Sono ripresi i viaggi e le vacanze a largo raggio, dopo il lungo periodo di blocco legato all’emergenza sanitaria, anche se ancora oggi non si può dire conclusa. Riprende quindi il turismo anche verso mete esotiche e paesi lontani, dove molto spesso l’attenzione e i controlli sul traffico di animali, ma anche sul loro sfruttamento, è ancora insufficiente.
Nonostante i molti passi in avanti fatti dai paesi emergenti nella tutela della natura e della biodiversità è indubbio che crisi economica e povertà, per non parlare dei veri e propri cartelli criminali dediti al traffico di specie protette, costituiscano situazioni pericolose che minano la protezione reale. In questi paesi è ancora facile poter acquistare in negozio e sulle bancarelle souvenir prodotti con derivati animali, ma anche vegetali, che possono appartenere a specie soggette a tutela, commerciate illegalmente e acquistate da turisti poco attenti, che non si sono informati con attenzione prima del loro viaggio.
In questo modo nelle valigie può finire di tutto: da articoli di artigianato prodotti con il carapace delle tartarughe, a souvenir realizzati con parti in coccodrillo o con pezzi di pelliccia di felini protetti. Per non parlare delle conchiglie, dei gioielli in avorio o di piante vive come molte specie di cactus, per i quali esistono problemi non solo di protezione delle specie in pericolo di estinzione, ma anche di natura fitosanitaria.
Molti turisti non sanno che esistono convenzioni internazionali che regolamentano il commercio di animali, piante e di prodotti realizzati con derivati che provengano dalle specie minacciate. Le convenzioni internazionali, la più famosa delle quali è la CITES, tutelano molte specie, sia animali che vegetali, prevedendo una serie di restrizioni, che vanno dalla regolamentazione sino al divieto totale del commercio, sia degli esemplari viventi che dei manufatti realizzati con loro parti.
L’Unione Europea inoltre ha stretto ulteriormente le maglie al traffico delle specie in pericolo, aumentando le restrizioni anche per animali e piante di cui in altri paesi è consentito uno scambio controllato, soggetto all’emissione di certificati che autorizzano il commercio.

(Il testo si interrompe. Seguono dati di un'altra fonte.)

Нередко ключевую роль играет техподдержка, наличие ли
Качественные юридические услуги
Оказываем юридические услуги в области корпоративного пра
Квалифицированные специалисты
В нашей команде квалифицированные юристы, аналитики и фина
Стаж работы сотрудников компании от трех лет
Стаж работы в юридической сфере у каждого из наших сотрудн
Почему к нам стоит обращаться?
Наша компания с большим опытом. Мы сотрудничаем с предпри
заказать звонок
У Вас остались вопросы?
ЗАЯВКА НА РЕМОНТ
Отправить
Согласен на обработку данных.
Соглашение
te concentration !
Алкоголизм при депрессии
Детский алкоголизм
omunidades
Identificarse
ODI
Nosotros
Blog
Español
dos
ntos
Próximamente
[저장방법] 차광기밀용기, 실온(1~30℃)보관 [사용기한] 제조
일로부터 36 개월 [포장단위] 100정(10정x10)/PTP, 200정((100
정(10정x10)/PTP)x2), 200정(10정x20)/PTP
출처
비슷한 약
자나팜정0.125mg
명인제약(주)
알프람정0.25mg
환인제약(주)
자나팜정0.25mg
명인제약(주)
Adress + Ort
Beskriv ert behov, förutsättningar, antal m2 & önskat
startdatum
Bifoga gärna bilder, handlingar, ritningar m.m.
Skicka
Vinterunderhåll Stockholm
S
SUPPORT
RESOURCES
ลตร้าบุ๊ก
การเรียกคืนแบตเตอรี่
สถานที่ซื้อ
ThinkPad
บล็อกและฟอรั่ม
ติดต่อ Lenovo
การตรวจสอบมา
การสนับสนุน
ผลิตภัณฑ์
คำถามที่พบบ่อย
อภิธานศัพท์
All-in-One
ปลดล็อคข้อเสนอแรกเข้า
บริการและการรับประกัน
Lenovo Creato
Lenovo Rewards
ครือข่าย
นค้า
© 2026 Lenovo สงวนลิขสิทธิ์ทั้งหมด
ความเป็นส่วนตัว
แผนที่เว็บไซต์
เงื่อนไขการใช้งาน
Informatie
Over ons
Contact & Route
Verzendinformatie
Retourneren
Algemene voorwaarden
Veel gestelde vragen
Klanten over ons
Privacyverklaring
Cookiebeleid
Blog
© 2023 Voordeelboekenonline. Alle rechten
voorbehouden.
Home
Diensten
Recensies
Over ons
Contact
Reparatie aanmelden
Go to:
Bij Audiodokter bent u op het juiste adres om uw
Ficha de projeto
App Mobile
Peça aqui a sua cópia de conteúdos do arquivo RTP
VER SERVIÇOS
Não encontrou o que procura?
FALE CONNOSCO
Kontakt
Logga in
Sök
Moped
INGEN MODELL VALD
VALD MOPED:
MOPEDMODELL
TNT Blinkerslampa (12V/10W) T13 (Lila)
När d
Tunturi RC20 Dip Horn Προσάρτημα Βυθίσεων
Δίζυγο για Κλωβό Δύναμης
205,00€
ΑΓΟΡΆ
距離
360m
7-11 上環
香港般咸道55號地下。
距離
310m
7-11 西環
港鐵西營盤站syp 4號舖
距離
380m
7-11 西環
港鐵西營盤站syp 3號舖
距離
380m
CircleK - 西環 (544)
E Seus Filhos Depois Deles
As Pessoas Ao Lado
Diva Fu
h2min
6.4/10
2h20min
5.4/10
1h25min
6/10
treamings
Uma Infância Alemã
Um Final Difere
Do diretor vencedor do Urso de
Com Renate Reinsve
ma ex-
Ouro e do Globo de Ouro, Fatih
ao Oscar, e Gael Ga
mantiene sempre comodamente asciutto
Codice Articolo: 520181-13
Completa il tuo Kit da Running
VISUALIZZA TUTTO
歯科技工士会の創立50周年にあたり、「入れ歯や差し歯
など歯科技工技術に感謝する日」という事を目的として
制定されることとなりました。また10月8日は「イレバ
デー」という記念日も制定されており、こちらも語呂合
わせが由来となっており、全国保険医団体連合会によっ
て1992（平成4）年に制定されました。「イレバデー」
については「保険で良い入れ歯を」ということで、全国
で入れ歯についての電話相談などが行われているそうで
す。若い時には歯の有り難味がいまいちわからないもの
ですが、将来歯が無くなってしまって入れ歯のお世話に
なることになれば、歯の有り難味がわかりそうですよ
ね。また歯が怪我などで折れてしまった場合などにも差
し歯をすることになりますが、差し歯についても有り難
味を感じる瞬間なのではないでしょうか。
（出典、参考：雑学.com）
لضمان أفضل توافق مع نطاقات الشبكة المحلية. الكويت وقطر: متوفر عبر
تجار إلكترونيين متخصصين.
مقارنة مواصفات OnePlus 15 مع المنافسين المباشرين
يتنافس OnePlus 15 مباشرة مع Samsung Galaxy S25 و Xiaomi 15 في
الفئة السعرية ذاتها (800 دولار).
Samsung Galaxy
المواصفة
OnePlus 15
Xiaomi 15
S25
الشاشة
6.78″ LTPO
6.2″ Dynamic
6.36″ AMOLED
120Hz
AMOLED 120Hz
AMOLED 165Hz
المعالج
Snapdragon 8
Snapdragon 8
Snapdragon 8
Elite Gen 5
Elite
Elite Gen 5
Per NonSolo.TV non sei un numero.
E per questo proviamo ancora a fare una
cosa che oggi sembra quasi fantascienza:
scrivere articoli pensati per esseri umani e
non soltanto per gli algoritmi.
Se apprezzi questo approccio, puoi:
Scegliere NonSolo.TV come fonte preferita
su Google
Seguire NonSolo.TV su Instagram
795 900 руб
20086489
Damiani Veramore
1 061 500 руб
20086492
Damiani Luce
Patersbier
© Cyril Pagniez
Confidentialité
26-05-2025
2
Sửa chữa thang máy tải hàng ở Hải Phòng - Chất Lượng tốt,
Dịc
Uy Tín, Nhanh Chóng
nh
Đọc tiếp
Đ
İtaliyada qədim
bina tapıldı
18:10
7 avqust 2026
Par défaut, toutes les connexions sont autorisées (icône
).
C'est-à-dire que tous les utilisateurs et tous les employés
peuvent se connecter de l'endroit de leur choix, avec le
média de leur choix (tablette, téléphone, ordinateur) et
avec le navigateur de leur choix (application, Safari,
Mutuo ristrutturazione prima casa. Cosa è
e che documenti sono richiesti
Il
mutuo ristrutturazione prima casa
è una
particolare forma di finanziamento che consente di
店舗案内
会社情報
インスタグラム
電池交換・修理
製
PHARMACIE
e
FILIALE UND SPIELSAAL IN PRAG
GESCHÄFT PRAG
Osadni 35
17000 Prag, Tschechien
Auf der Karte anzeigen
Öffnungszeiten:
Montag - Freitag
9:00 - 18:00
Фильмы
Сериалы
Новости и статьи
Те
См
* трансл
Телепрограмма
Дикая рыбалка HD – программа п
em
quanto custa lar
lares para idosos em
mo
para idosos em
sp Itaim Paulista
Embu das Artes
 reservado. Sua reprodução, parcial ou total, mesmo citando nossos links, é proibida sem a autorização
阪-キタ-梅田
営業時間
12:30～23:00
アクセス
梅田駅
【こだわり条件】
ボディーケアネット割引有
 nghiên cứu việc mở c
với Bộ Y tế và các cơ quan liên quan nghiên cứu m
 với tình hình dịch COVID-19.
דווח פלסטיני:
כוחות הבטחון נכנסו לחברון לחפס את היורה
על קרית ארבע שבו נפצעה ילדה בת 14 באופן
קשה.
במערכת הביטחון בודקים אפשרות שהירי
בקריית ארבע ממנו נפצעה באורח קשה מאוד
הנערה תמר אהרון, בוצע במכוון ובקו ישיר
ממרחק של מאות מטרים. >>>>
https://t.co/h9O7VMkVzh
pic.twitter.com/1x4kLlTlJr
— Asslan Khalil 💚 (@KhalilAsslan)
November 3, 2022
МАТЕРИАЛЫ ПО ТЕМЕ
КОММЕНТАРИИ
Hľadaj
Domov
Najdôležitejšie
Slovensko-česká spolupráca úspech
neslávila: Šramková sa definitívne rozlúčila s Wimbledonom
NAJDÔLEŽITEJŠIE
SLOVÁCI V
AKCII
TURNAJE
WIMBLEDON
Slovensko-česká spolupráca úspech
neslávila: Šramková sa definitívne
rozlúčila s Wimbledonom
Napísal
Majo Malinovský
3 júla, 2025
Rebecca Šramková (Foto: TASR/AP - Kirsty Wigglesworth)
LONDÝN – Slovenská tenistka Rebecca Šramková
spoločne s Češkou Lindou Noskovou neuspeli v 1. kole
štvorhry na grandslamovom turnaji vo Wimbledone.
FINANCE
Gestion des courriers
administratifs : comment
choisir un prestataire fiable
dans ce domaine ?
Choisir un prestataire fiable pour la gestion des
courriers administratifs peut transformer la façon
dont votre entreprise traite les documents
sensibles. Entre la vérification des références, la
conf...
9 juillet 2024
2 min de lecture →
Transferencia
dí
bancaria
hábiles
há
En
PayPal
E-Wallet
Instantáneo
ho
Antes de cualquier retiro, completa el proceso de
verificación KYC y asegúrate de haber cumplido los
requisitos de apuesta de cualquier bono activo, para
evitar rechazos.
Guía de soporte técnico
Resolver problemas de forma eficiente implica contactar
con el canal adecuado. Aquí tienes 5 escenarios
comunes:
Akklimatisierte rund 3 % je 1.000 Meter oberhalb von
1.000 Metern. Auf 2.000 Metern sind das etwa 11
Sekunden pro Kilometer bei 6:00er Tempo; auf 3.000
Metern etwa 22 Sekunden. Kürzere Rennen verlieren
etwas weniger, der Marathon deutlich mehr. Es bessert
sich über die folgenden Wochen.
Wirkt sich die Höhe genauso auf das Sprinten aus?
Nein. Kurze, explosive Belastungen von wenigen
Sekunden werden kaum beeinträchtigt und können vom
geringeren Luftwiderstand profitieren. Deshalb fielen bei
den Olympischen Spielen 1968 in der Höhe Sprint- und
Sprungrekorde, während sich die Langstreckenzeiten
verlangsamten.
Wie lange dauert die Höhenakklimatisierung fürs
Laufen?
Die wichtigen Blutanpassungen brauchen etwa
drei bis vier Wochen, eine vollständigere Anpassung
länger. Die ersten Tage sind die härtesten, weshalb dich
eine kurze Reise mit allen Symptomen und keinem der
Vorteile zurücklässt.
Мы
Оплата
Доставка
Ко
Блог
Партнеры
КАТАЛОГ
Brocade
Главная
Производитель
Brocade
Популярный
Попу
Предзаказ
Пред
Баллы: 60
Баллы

Lo scopo di queste restrizioni, volute dalla Comunità, è da ricercarsi nella volontà di contrastare il commercio di esemplari catturati in natura che possano causare un impoverimento della biodiversità, ma è anche quello di eliminare tutte le specie che possano creare dubbi, per somiglianza con altre, contribuendo così a creare molta confusione durante i controlli.
Il rischio quindi, sotto il profilo penale e pecuniario, è che il turista possa acquistare qualcosa di lecitamente vendibile nel paese visitato, che potrebbe però essere proibito importare in Italia e in altri paesi europei. Questo è il motivo per cui negli aeroporti ogni anno vengono sequestrati decine di migliaia di oggetti portati incautamente dai turisti nel nostro paese, con conseguente deferimento dei responsabili all’Autorità Giudiziaria per i casi più gravi.
Il meccanismo che regola importazione e sanzioni è abbastanza complesso, ma per i turisti che non resistono a comprare souvenir esotici è più che sufficiente sapere che l’infrazione alla legge 150/92, che applica in Italia la CITES, comporterà, anche nei casi più lievi, una sanzione di diverse migliaia di euro, per non parlare delle violazioni di carattere penale. Resta ovviamente sempre vietata, per questioni sanitarie, l’importazione dai paesi esotici di animali vivi e piante ed è sempre buona norma, durante i viaggi, evitare ogni contatto con gli animali selvatici, per non creare disturbo ma anche per non correre spiacevoli rischi.
Il turista responsabile riconosce il valore della biodiversità e si comporta sempre in modo rispettoso, evitando di dare soldi a tutte quelle attrazioni che si dimostrino poco rispettose dei diritti degli animali, mantenendoli in cattività e approfittando della scarsa conoscenza delle loro sofferenze. Da tempo i più grandi tour operator hanno eliminato dalle loro proposte di viaggio tutte le attrazioni che prevedano lo sfruttamento animale, come le foto con i grandi felini, le gite a dorso di elefante o le visite ai falsi santuari che in realtà sono piccoli e grandi zoo, che non sono nati per difendere gli animali ma soltanto per trarre guadagni dai turisti.
Turista avvisato, mezzo salvato: dalle sanzioni, dai rischi sanitari e dai tardivi rimorsi per aver contribuito a far guadagnare chi dagli animali trae solo guadagno, causando loro anche con grandi sofferenze.